- Scientists say they finally have sequenced the complete human genome.
- This includes much of the missing 8 percent of the first “draft” of the genome.
- Two competing starter technologies helped fuel the newly sequenced portions.
Twenty-one years ago, researchers announced the first “project” for the sequencing of the entire human genome. It was a monumental achievement, but still about 8% of the genome was missing from the sequence. Now scientists working together around the world say they’ve finally filled that 8% recluse.
➡ You think science is a badass. U.S. too. Let’s discuss it together.

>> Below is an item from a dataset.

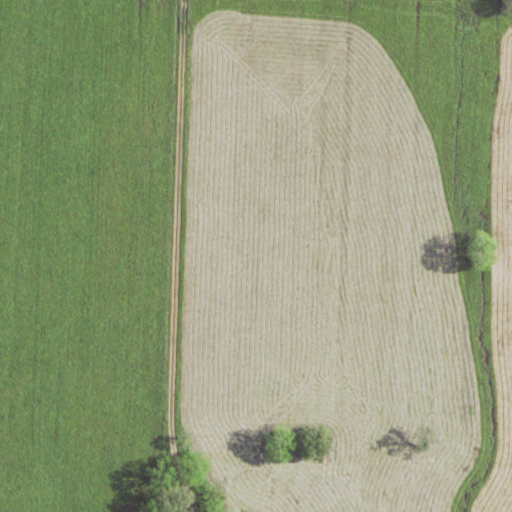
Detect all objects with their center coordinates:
road: (168, 258)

If their work stands up to peer review and it turns out that they did sequencing and assembling the entire human genome, the loopholes and all, that could change the future of medicine.
What’s in a genome?
The sequencing of the human genome has long been a huge project with laudable goals. Why? Because as humans understand their genetic code better, they can make better, more personalized drugs, for example, including the type of gene-driven drug that fueled the first effective COVID-19 vaccines.
Humans have 46 chromosomes, in 23 pairs, which represent tens of thousands of individual genes. Each gene is made up of a number of base pairs made of adenine (A), thymine (T), guanine (G) and cytosine (C). There are billions of base pairs in the human genome.
In June 2000, the Human Genome Project (HGP) and the private company Celera Genomics ad this first “draft” of the human genome. It is the result of years of work that picked up the pace as humans continued to make better computers and algorithms to process the genome. At the time, scientists were surprised to find that out of the more than 3 billion individual “letters” of base pairs, they estimated that humans only had 30,000 to 35,000 genes. Today that number is much lower, hovering just above 20,000.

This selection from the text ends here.